3C: Machine Learning for NLP

  • When and why are log-linear models self-normalizing? Authors: Jacob Andreas and Dan Klein
    Several techniques have recently been pro- posed for training self-normalized discriminative models. These attempt to find parameter settings for which unnormalized model scores approximate the true label probability. However, the theoretical properties of such techniques (and of self-normalization generally) have not been investigated. This paper examines the conditions under which we can expect self-normalization to work. We characterize a general class of distributions that admit self-normalization, and prove generalization bounds for procedures that minimize empirical normalizer variance. Motivated by these results, we describe a novel variant of an established procedure for training self-normalized models. The new procedure avoids computing normalizers for most training examples, and decreases training time by as much as factor of ten while preserving model quality.
  • Deep Multilingual Correlation for Improved Word Embeddings Authors: Ang Lu, Weiran Wang, Mohit Bansal, Kevin Gimpel, Karen Livescu
    Word embeddings have been found useful for many NLP tasks, including part-of-speech tagging, named entity recognition, and parsing. Adding multilingual context when learning embeddings can improve their quality, for example via canonical correlation analysis (CCA) on embeddings fromtwo languages. In this paper, we extend this idea to learn deep non-linear transformations of word embeddings of the two languages, using the recently proposed deep canonical correlation analysis. The resulting embeddings, when evaluated on multiple word and bigram similarity tasks, consistently improve over monolingual embeddings and over embeddings transformed with linear CCA.

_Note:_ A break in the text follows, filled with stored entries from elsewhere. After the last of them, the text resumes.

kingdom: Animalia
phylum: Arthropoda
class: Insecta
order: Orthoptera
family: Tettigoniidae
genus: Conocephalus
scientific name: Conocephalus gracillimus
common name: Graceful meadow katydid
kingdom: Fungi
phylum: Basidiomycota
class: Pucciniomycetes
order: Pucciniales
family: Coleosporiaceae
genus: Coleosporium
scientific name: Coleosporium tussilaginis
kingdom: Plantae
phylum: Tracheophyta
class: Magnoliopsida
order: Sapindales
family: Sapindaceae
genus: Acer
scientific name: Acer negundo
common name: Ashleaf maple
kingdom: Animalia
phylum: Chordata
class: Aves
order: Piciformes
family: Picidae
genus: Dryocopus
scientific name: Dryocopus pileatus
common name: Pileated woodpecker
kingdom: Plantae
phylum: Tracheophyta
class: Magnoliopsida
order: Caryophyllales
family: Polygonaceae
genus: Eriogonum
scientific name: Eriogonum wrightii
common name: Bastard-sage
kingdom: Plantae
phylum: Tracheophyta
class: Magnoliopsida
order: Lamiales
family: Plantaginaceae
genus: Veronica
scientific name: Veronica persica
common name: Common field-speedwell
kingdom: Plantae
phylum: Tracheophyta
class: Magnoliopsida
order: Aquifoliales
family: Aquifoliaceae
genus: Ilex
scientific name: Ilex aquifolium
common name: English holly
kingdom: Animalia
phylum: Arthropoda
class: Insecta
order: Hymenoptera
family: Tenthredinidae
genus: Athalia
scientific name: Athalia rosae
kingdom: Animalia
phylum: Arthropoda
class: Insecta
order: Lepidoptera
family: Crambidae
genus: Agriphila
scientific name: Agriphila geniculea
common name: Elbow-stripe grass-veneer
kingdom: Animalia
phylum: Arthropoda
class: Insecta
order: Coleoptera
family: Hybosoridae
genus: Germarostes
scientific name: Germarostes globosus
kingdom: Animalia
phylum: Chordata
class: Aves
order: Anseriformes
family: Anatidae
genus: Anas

  • Disfluency Detection with a Semi-Markov Model and Prosodic Features Authors: James Ferguson, Greg Durrett, Dan Klein
    We present a discriminative model for detecting disfluencies in spoken language transcripts. Structurally, our model is a semi-Markov conditional random field with features targeting characteristics unique to speech repairs. This gives a significant performance improvement over standard chain-structured CRFs that have been employed in past work. We then incorporate prosodic features over silences and relative word duration into our semi-CRF model, resulting in further performance gains; moreover, these features are not easily replaced by discrete prosodic indicators such as ToBI breaks. Our final system, the semi-CRF with prosodic information, achieves an F-score of 85.4, which is 1.3 F1 better than the best prior reported F-score on this dataset.